Reviews

The Great Gatsby (Tour – Sheffield)

Northern Ballet have set themselves a huge challenge: to find a visual language as rich and precise as the verbal language of F. Scott Fitzgerald‘s seminal novel about the simmering passions and nihilistic decadence of New York’s ‘roaring twenties’.

At times they strike gold, such as when Gatsby Tobias Batley duets with his younger self Jeremy Curnier in an arrestingly pure expression of loss, or George Wilson Benjamin Mitchell pours his devotions and frustrations into an agile and innovative routine with a tyre. Kenneth Tindall finds a strikingly graceful brutishness that is perfect for Tom Buchanan and Martha Leebolt‘s Daisy has the quality of fresh air.

What is inevitably lost is the filter of Carraway’s knowing perspective on the story’s unfolding events. This is not helped by Giuliano Contadini‘s characterisation of the role. Although a beautiful dancer, Contadini is too wide-eyed, too naïve to be Fitzgerald’s complex, slow-thinking narrator; full of internal rules that act as breaks on his desires.
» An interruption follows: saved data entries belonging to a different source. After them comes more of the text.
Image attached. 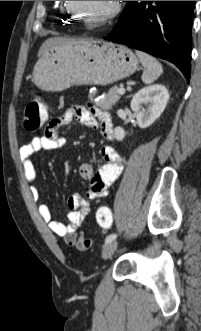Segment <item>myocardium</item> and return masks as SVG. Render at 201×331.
<instances>
[{
	"label": "myocardium",
	"mask_w": 201,
	"mask_h": 331,
	"mask_svg": "<svg viewBox=\"0 0 201 331\" xmlns=\"http://www.w3.org/2000/svg\"><path fill=\"white\" fill-rule=\"evenodd\" d=\"M67 9L72 11L77 19L83 21L87 25L95 26V25H103L109 22L110 20H112L120 12L121 3L120 1H112L110 9L106 13L102 14L98 18L91 20L86 19L82 15H80V13H78L74 8L72 1H67Z\"/></svg>",
	"instance_id": "obj_1"
}]
</instances>
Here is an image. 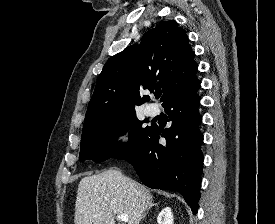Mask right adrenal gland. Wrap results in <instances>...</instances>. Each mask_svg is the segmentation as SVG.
Wrapping results in <instances>:
<instances>
[{"label":"right adrenal gland","mask_w":275,"mask_h":224,"mask_svg":"<svg viewBox=\"0 0 275 224\" xmlns=\"http://www.w3.org/2000/svg\"><path fill=\"white\" fill-rule=\"evenodd\" d=\"M153 206H158V203H152L146 210V212L143 215V219L145 218L146 214L148 213V211L153 207Z\"/></svg>","instance_id":"2a0ac1e0"}]
</instances>
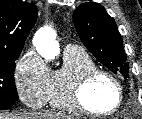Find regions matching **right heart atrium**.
<instances>
[{"label":"right heart atrium","mask_w":142,"mask_h":119,"mask_svg":"<svg viewBox=\"0 0 142 119\" xmlns=\"http://www.w3.org/2000/svg\"><path fill=\"white\" fill-rule=\"evenodd\" d=\"M51 71L43 58L33 49L25 52L16 64L14 84L23 103L39 108L48 100Z\"/></svg>","instance_id":"d8ad5b80"}]
</instances>
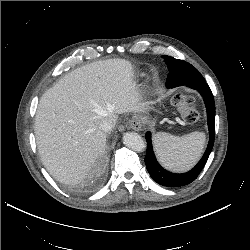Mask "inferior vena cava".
<instances>
[{"label":"inferior vena cava","mask_w":250,"mask_h":250,"mask_svg":"<svg viewBox=\"0 0 250 250\" xmlns=\"http://www.w3.org/2000/svg\"><path fill=\"white\" fill-rule=\"evenodd\" d=\"M112 127H113V121L110 119L103 120L99 125V128L104 132H109L112 129Z\"/></svg>","instance_id":"obj_1"}]
</instances>
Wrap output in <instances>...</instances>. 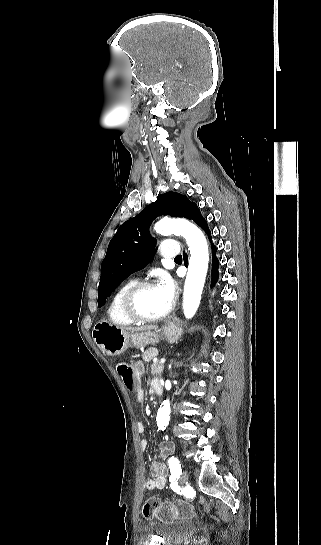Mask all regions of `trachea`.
Returning a JSON list of instances; mask_svg holds the SVG:
<instances>
[{
  "mask_svg": "<svg viewBox=\"0 0 321 545\" xmlns=\"http://www.w3.org/2000/svg\"><path fill=\"white\" fill-rule=\"evenodd\" d=\"M182 260V256L181 255H177V257H175V261H181Z\"/></svg>",
  "mask_w": 321,
  "mask_h": 545,
  "instance_id": "3493384b",
  "label": "trachea"
}]
</instances>
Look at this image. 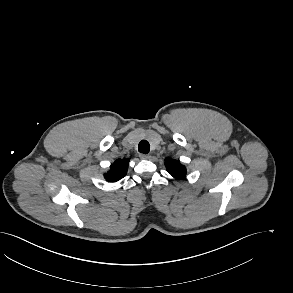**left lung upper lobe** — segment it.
I'll use <instances>...</instances> for the list:
<instances>
[{"label": "left lung upper lobe", "instance_id": "1", "mask_svg": "<svg viewBox=\"0 0 293 293\" xmlns=\"http://www.w3.org/2000/svg\"><path fill=\"white\" fill-rule=\"evenodd\" d=\"M165 166L167 171L175 178L182 179L186 176V167L178 160L166 158Z\"/></svg>", "mask_w": 293, "mask_h": 293}]
</instances>
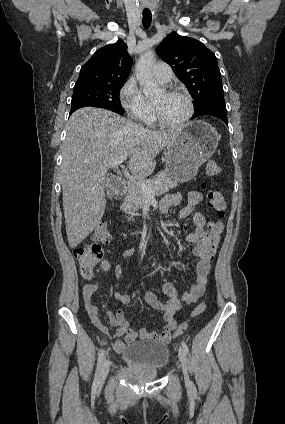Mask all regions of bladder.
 Instances as JSON below:
<instances>
[{
	"mask_svg": "<svg viewBox=\"0 0 285 424\" xmlns=\"http://www.w3.org/2000/svg\"><path fill=\"white\" fill-rule=\"evenodd\" d=\"M122 360L129 368L144 370L156 376L167 367L170 348L166 343L156 340L138 341L125 347Z\"/></svg>",
	"mask_w": 285,
	"mask_h": 424,
	"instance_id": "obj_1",
	"label": "bladder"
}]
</instances>
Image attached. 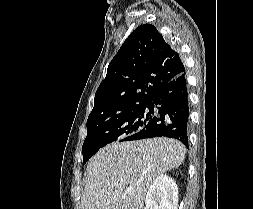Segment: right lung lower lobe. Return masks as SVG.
Segmentation results:
<instances>
[{"instance_id": "1", "label": "right lung lower lobe", "mask_w": 253, "mask_h": 209, "mask_svg": "<svg viewBox=\"0 0 253 209\" xmlns=\"http://www.w3.org/2000/svg\"><path fill=\"white\" fill-rule=\"evenodd\" d=\"M153 116L146 126L128 140L168 137L188 147L189 105L185 72L167 83L151 100Z\"/></svg>"}]
</instances>
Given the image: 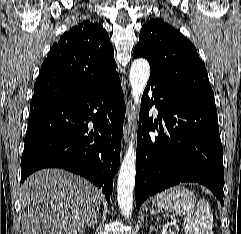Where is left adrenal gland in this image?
<instances>
[{
  "label": "left adrenal gland",
  "instance_id": "left-adrenal-gland-1",
  "mask_svg": "<svg viewBox=\"0 0 241 234\" xmlns=\"http://www.w3.org/2000/svg\"><path fill=\"white\" fill-rule=\"evenodd\" d=\"M153 230H155V226H154V225H151V226H150L149 234H151V232H152Z\"/></svg>",
  "mask_w": 241,
  "mask_h": 234
}]
</instances>
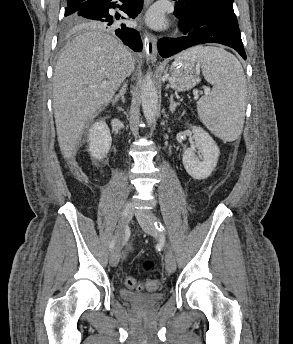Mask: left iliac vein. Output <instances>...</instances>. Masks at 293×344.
<instances>
[{
	"label": "left iliac vein",
	"mask_w": 293,
	"mask_h": 344,
	"mask_svg": "<svg viewBox=\"0 0 293 344\" xmlns=\"http://www.w3.org/2000/svg\"><path fill=\"white\" fill-rule=\"evenodd\" d=\"M136 217L142 229L149 235L157 237L160 235L159 230L155 226L157 217L150 210H137ZM165 267L168 273H174L176 270L175 259L168 248H166Z\"/></svg>",
	"instance_id": "1"
}]
</instances>
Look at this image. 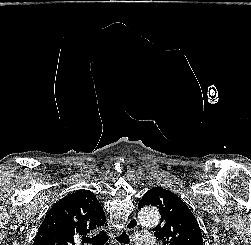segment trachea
Listing matches in <instances>:
<instances>
[{"instance_id": "obj_1", "label": "trachea", "mask_w": 251, "mask_h": 245, "mask_svg": "<svg viewBox=\"0 0 251 245\" xmlns=\"http://www.w3.org/2000/svg\"><path fill=\"white\" fill-rule=\"evenodd\" d=\"M109 239L108 234L103 230L96 236L92 238L83 237L82 243H90L92 245H104ZM117 241L123 244H129V236L126 234V232H122L121 235L116 237Z\"/></svg>"}]
</instances>
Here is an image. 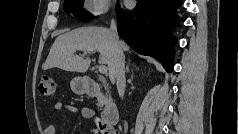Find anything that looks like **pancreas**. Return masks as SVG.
I'll list each match as a JSON object with an SVG mask.
<instances>
[{"label": "pancreas", "instance_id": "cf45deb5", "mask_svg": "<svg viewBox=\"0 0 239 134\" xmlns=\"http://www.w3.org/2000/svg\"><path fill=\"white\" fill-rule=\"evenodd\" d=\"M104 104H105V103H104L103 98H99V99H98V103H97L98 107L101 108Z\"/></svg>", "mask_w": 239, "mask_h": 134}]
</instances>
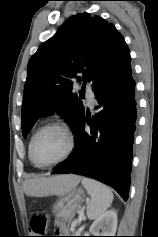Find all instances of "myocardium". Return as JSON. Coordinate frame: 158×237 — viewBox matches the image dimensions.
<instances>
[{"label": "myocardium", "mask_w": 158, "mask_h": 237, "mask_svg": "<svg viewBox=\"0 0 158 237\" xmlns=\"http://www.w3.org/2000/svg\"><path fill=\"white\" fill-rule=\"evenodd\" d=\"M53 128H58V129H61L62 131L65 132V134L67 135V138H68V147H67L66 151L64 152V154L61 157H59L58 159L48 162V163H40L36 160V158L34 156L35 140L43 131L48 130V129H53ZM74 148H75V135H74L72 129L69 127V125H67L64 122L54 121V122H50V123L43 125L32 136V138L30 140V144H29V157H30L31 162L36 167L48 168V167H52L54 165H57V164L63 162L64 160H66L72 154Z\"/></svg>", "instance_id": "obj_1"}]
</instances>
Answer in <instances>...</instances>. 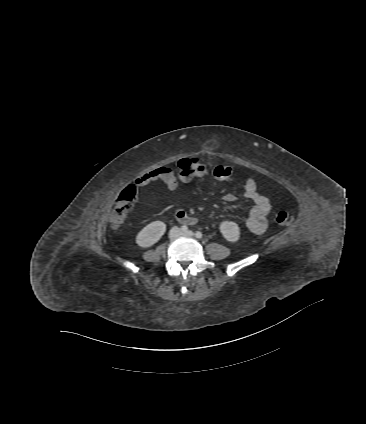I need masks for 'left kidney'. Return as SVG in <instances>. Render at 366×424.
<instances>
[{
  "mask_svg": "<svg viewBox=\"0 0 366 424\" xmlns=\"http://www.w3.org/2000/svg\"><path fill=\"white\" fill-rule=\"evenodd\" d=\"M223 237L229 242H236L240 237L239 226L233 221H224L219 226Z\"/></svg>",
  "mask_w": 366,
  "mask_h": 424,
  "instance_id": "left-kidney-1",
  "label": "left kidney"
}]
</instances>
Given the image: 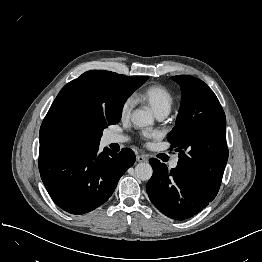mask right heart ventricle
Wrapping results in <instances>:
<instances>
[{
    "instance_id": "right-heart-ventricle-1",
    "label": "right heart ventricle",
    "mask_w": 262,
    "mask_h": 262,
    "mask_svg": "<svg viewBox=\"0 0 262 262\" xmlns=\"http://www.w3.org/2000/svg\"><path fill=\"white\" fill-rule=\"evenodd\" d=\"M139 97L147 102L156 114L162 111L169 112L174 103L172 93L166 87L158 84L146 87Z\"/></svg>"
}]
</instances>
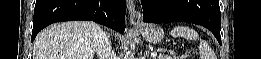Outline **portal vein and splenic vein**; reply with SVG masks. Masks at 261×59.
Returning <instances> with one entry per match:
<instances>
[{
    "label": "portal vein and splenic vein",
    "mask_w": 261,
    "mask_h": 59,
    "mask_svg": "<svg viewBox=\"0 0 261 59\" xmlns=\"http://www.w3.org/2000/svg\"><path fill=\"white\" fill-rule=\"evenodd\" d=\"M156 55H157V52H152V53H151V56H152V57H155Z\"/></svg>",
    "instance_id": "18ae733b"
}]
</instances>
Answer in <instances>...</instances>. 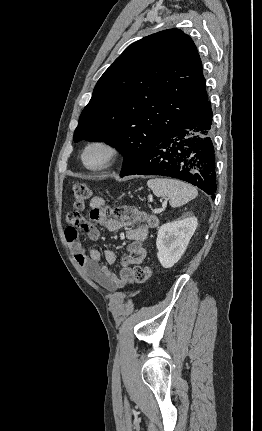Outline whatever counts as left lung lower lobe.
<instances>
[{"instance_id": "1", "label": "left lung lower lobe", "mask_w": 262, "mask_h": 431, "mask_svg": "<svg viewBox=\"0 0 262 431\" xmlns=\"http://www.w3.org/2000/svg\"><path fill=\"white\" fill-rule=\"evenodd\" d=\"M215 169L212 109L207 99L194 115L158 141L124 176L172 177L191 183L214 197Z\"/></svg>"}]
</instances>
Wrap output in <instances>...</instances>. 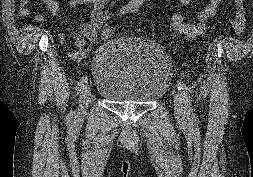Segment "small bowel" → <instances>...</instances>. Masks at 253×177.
<instances>
[{
	"label": "small bowel",
	"instance_id": "c3829d8e",
	"mask_svg": "<svg viewBox=\"0 0 253 177\" xmlns=\"http://www.w3.org/2000/svg\"><path fill=\"white\" fill-rule=\"evenodd\" d=\"M48 7L53 16H57L60 6L57 0H42ZM169 3H179L183 7L190 4V0H166ZM222 0H208V4L198 12L194 22H187L183 12L179 11L172 15L171 22L173 31L177 34L185 35L190 39L197 38L205 33L207 24L217 15ZM108 0H70L69 4L72 9L83 8L89 14V20L79 24V34H73L72 39L76 50L69 54L70 58L78 60L83 58L90 47L89 43H94L101 32L104 21V9ZM31 12L30 0H20L19 16L21 19L27 17ZM38 18L43 21L44 16ZM62 39V37H60Z\"/></svg>",
	"mask_w": 253,
	"mask_h": 177
}]
</instances>
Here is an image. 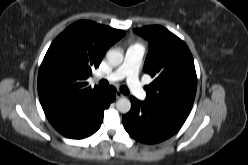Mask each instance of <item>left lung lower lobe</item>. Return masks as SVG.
Instances as JSON below:
<instances>
[{"mask_svg":"<svg viewBox=\"0 0 248 165\" xmlns=\"http://www.w3.org/2000/svg\"><path fill=\"white\" fill-rule=\"evenodd\" d=\"M131 110L122 117L125 130L139 142L154 144L173 136L184 124V116L134 97Z\"/></svg>","mask_w":248,"mask_h":165,"instance_id":"left-lung-lower-lobe-1","label":"left lung lower lobe"}]
</instances>
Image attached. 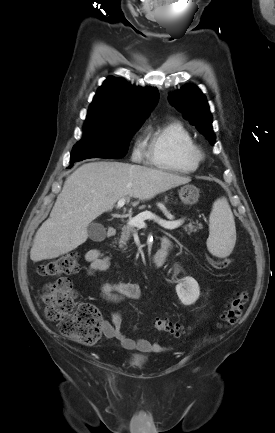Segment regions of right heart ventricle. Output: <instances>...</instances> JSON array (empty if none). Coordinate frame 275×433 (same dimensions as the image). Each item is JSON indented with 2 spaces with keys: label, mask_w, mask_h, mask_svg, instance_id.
<instances>
[{
  "label": "right heart ventricle",
  "mask_w": 275,
  "mask_h": 433,
  "mask_svg": "<svg viewBox=\"0 0 275 433\" xmlns=\"http://www.w3.org/2000/svg\"><path fill=\"white\" fill-rule=\"evenodd\" d=\"M148 162L160 169L193 173L199 167L194 156L195 140L179 121L172 120L151 127L145 139Z\"/></svg>",
  "instance_id": "obj_1"
}]
</instances>
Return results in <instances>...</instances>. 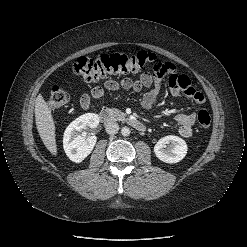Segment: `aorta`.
Here are the masks:
<instances>
[{
  "label": "aorta",
  "instance_id": "1",
  "mask_svg": "<svg viewBox=\"0 0 247 247\" xmlns=\"http://www.w3.org/2000/svg\"><path fill=\"white\" fill-rule=\"evenodd\" d=\"M121 134H122L123 136H128V135L130 134V129H129L128 127H123V128L121 129Z\"/></svg>",
  "mask_w": 247,
  "mask_h": 247
}]
</instances>
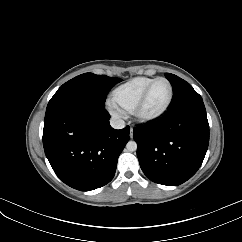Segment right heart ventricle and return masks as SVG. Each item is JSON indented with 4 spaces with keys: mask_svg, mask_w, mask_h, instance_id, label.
<instances>
[{
    "mask_svg": "<svg viewBox=\"0 0 242 242\" xmlns=\"http://www.w3.org/2000/svg\"><path fill=\"white\" fill-rule=\"evenodd\" d=\"M153 80L151 77H136L120 86L112 92L114 106L125 114H130L146 86Z\"/></svg>",
    "mask_w": 242,
    "mask_h": 242,
    "instance_id": "e07e8e85",
    "label": "right heart ventricle"
}]
</instances>
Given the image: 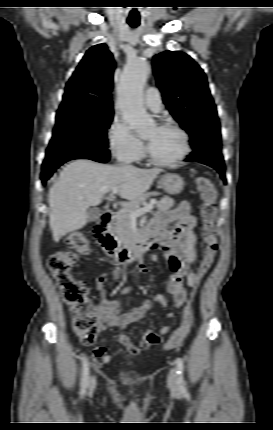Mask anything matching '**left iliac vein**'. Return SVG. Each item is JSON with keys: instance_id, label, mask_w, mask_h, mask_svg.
<instances>
[{"instance_id": "left-iliac-vein-1", "label": "left iliac vein", "mask_w": 273, "mask_h": 430, "mask_svg": "<svg viewBox=\"0 0 273 430\" xmlns=\"http://www.w3.org/2000/svg\"><path fill=\"white\" fill-rule=\"evenodd\" d=\"M168 386L173 389L176 390L177 386H178V382H177V371L175 368L171 369V371L169 372L168 375Z\"/></svg>"}]
</instances>
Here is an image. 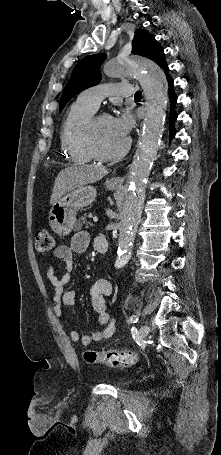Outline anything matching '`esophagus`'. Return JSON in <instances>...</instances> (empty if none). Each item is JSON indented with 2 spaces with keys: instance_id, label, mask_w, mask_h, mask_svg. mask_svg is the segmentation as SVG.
<instances>
[{
  "instance_id": "esophagus-1",
  "label": "esophagus",
  "mask_w": 221,
  "mask_h": 455,
  "mask_svg": "<svg viewBox=\"0 0 221 455\" xmlns=\"http://www.w3.org/2000/svg\"><path fill=\"white\" fill-rule=\"evenodd\" d=\"M125 180V176H117V177H114L113 178V182L115 183H118V184H122Z\"/></svg>"
}]
</instances>
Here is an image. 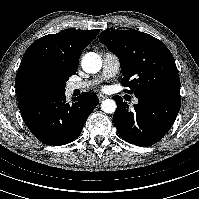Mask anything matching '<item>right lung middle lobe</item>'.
Segmentation results:
<instances>
[{"label":"right lung middle lobe","mask_w":199,"mask_h":199,"mask_svg":"<svg viewBox=\"0 0 199 199\" xmlns=\"http://www.w3.org/2000/svg\"><path fill=\"white\" fill-rule=\"evenodd\" d=\"M65 86V83L56 85L45 78L34 76L28 80L24 96L28 100L46 98L52 95L64 93Z\"/></svg>","instance_id":"obj_1"}]
</instances>
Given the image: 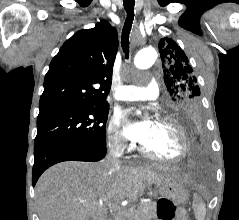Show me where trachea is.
Segmentation results:
<instances>
[{
  "instance_id": "3493384b",
  "label": "trachea",
  "mask_w": 239,
  "mask_h": 220,
  "mask_svg": "<svg viewBox=\"0 0 239 220\" xmlns=\"http://www.w3.org/2000/svg\"><path fill=\"white\" fill-rule=\"evenodd\" d=\"M123 5L127 13L126 21L124 23L121 44L126 58L129 56V34L132 27V22L134 18V5L135 0H123Z\"/></svg>"
}]
</instances>
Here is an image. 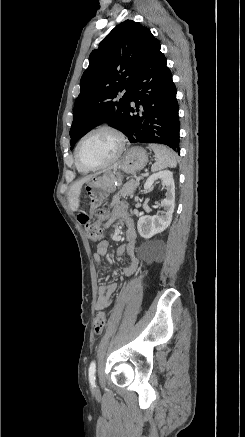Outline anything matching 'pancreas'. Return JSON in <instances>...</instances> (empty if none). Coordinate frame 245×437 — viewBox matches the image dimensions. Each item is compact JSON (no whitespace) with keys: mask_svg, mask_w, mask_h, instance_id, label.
<instances>
[{"mask_svg":"<svg viewBox=\"0 0 245 437\" xmlns=\"http://www.w3.org/2000/svg\"><path fill=\"white\" fill-rule=\"evenodd\" d=\"M139 186V181L130 180L124 184L121 190L113 197L111 206L117 204L121 197L126 198L128 196L133 195L136 188Z\"/></svg>","mask_w":245,"mask_h":437,"instance_id":"obj_1","label":"pancreas"}]
</instances>
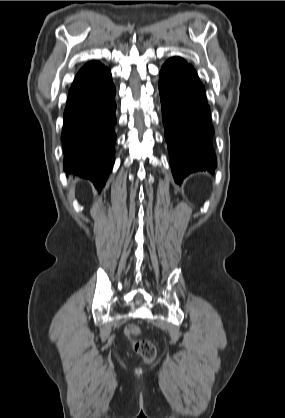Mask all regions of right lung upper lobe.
Listing matches in <instances>:
<instances>
[{"mask_svg":"<svg viewBox=\"0 0 285 418\" xmlns=\"http://www.w3.org/2000/svg\"><path fill=\"white\" fill-rule=\"evenodd\" d=\"M105 69H107V68L98 61L88 62L77 73L70 90H72V89L84 84L85 82L89 81L90 79L96 77L97 75H99Z\"/></svg>","mask_w":285,"mask_h":418,"instance_id":"1","label":"right lung upper lobe"}]
</instances>
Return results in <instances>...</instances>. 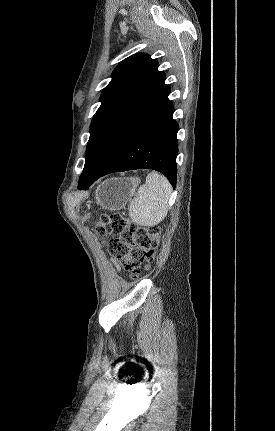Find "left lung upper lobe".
I'll return each mask as SVG.
<instances>
[{"label":"left lung upper lobe","mask_w":275,"mask_h":431,"mask_svg":"<svg viewBox=\"0 0 275 431\" xmlns=\"http://www.w3.org/2000/svg\"><path fill=\"white\" fill-rule=\"evenodd\" d=\"M157 69V60L145 53L128 57L114 69L91 121L80 183L104 171L168 101L170 87Z\"/></svg>","instance_id":"obj_1"}]
</instances>
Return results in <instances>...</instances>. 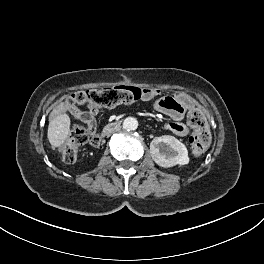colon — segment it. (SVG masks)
Segmentation results:
<instances>
[{"instance_id":"5ec220e1","label":"colon","mask_w":264,"mask_h":264,"mask_svg":"<svg viewBox=\"0 0 264 264\" xmlns=\"http://www.w3.org/2000/svg\"><path fill=\"white\" fill-rule=\"evenodd\" d=\"M144 95V90L130 86L103 87L85 91H77L68 96L66 103L69 107L87 105L95 108H114L119 105H130ZM188 123L193 128L189 142L194 155L203 154L211 142V134L205 115L198 108L188 112ZM91 140L89 130L75 126L65 143L60 147L62 158L67 163H74L78 158L79 149Z\"/></svg>"}]
</instances>
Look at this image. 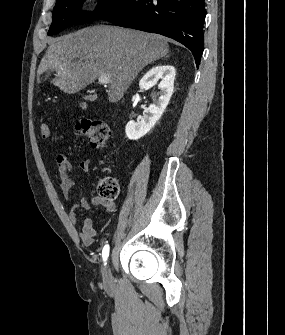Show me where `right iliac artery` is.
<instances>
[{
    "label": "right iliac artery",
    "instance_id": "82829eb1",
    "mask_svg": "<svg viewBox=\"0 0 285 335\" xmlns=\"http://www.w3.org/2000/svg\"><path fill=\"white\" fill-rule=\"evenodd\" d=\"M108 256H109V245H105L102 250V257H103V261L105 262V264H106V260Z\"/></svg>",
    "mask_w": 285,
    "mask_h": 335
}]
</instances>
A design team, consisting of Jérôme Kaplan (set); David Nixon and Julie Anderson (costumes); and Tim Mitchell (lighting) create the perfect aesthetic, with the brittle gloss and glow of a Jack Vettriano painting. Sir Richard Rodney Bennett‘s eclectic score is interesting and evocative, though some of choreographer Nixon’s attempts to blend the balletic form with the more vernacular dance styles of the Jazz Age are more effective than others.